* EXERCISE *
Report each line in the listing below that contains the word "tươi", and copy every such line in full.
---*---
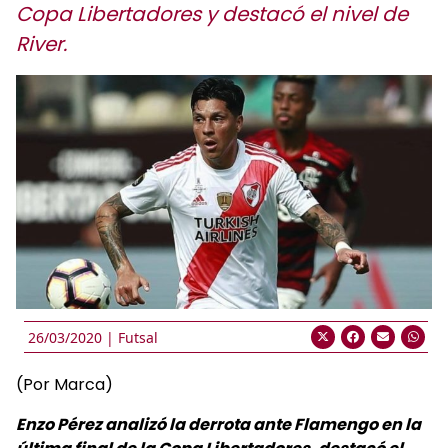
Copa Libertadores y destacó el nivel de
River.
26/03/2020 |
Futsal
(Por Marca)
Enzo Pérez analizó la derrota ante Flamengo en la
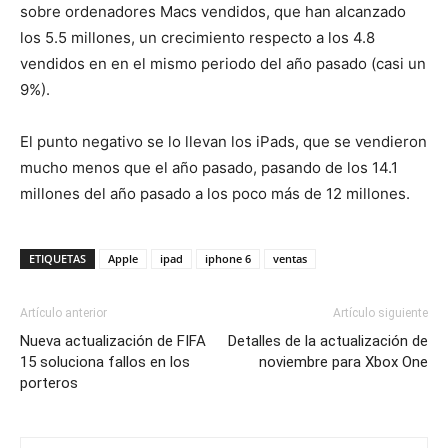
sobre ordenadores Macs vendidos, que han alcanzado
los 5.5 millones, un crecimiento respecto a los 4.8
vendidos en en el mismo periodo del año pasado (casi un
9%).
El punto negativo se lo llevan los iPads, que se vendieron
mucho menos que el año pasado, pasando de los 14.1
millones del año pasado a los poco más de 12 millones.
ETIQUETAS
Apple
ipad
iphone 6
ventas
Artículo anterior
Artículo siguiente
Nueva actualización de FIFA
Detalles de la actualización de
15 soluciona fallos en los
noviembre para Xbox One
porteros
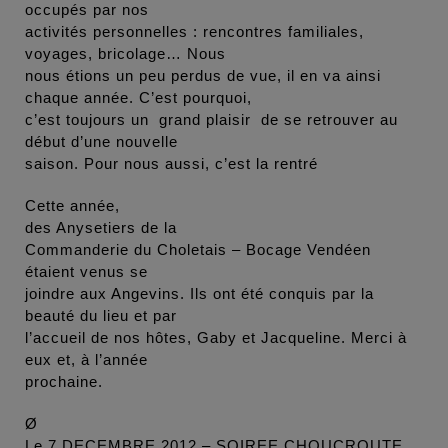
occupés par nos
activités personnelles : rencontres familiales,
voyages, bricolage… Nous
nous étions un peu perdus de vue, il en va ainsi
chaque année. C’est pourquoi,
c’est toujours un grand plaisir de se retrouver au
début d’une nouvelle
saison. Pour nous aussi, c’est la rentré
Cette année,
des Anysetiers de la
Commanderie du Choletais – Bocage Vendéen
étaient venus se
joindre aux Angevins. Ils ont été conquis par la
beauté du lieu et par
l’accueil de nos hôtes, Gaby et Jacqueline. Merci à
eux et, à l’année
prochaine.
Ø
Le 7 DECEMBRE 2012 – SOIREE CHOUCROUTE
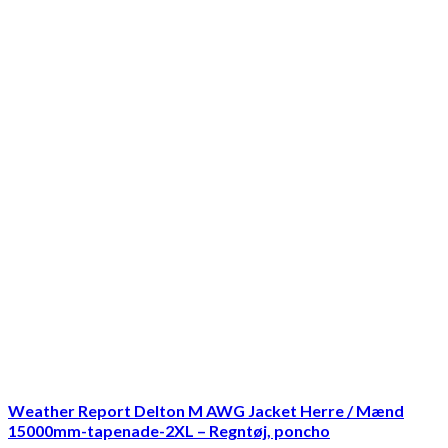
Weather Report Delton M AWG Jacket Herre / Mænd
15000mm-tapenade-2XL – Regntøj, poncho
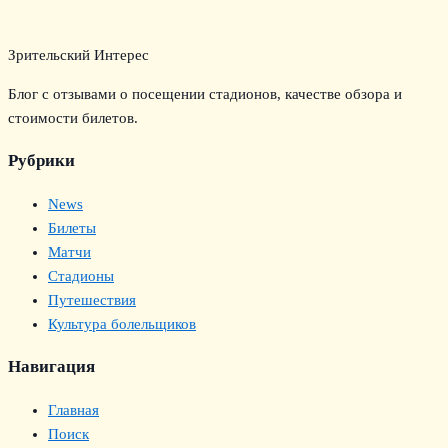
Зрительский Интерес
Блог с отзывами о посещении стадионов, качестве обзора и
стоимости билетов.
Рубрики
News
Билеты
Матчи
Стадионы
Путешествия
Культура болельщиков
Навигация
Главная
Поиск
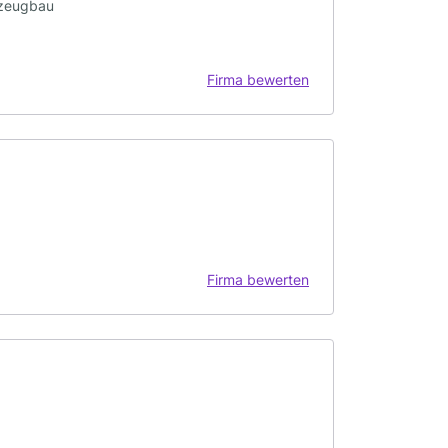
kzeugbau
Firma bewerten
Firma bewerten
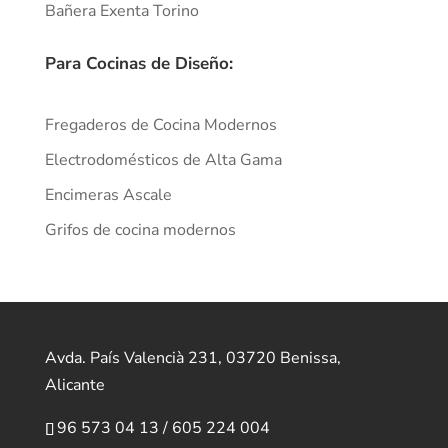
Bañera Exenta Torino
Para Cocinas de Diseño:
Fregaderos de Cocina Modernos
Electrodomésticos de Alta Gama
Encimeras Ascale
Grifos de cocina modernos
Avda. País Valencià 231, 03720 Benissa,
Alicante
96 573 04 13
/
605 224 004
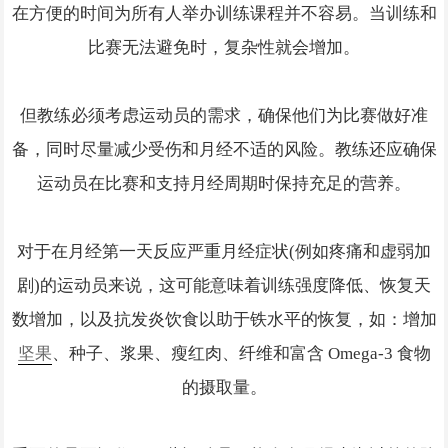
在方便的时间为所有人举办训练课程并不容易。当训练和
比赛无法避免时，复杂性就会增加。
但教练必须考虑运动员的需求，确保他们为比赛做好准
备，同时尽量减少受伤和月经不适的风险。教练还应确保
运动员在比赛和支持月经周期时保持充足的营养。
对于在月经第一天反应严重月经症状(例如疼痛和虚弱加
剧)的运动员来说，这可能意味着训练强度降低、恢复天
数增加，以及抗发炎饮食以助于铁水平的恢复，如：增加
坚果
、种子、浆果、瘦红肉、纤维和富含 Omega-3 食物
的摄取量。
---*---
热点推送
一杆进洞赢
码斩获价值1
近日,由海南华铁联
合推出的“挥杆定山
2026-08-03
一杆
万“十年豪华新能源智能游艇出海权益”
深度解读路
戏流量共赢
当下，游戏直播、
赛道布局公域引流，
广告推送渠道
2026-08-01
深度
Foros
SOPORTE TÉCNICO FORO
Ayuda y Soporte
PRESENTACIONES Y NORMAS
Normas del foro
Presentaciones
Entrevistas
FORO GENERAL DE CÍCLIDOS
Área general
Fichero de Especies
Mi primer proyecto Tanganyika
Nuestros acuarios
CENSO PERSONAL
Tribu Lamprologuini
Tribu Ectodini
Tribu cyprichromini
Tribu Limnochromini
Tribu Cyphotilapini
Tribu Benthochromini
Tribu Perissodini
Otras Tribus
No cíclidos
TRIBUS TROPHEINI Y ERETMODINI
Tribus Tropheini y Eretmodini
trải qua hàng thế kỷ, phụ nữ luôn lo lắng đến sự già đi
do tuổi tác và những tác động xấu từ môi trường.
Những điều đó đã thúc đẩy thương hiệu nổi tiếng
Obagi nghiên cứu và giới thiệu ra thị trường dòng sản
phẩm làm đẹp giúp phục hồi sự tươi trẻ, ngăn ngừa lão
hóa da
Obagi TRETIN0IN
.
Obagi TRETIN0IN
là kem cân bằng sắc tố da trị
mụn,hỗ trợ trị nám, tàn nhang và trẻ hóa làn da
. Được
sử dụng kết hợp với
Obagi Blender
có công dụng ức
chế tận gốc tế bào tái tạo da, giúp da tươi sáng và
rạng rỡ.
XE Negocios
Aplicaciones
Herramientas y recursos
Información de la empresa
---*---
* RESPONSE TO THIS EXERCISE *
phẩm làm đẹp giúp phục hồi sự tươi trẻ, ngăn ngừa lão
chế tận gốc tế bào tái tạo da, giúp da tươi sáng và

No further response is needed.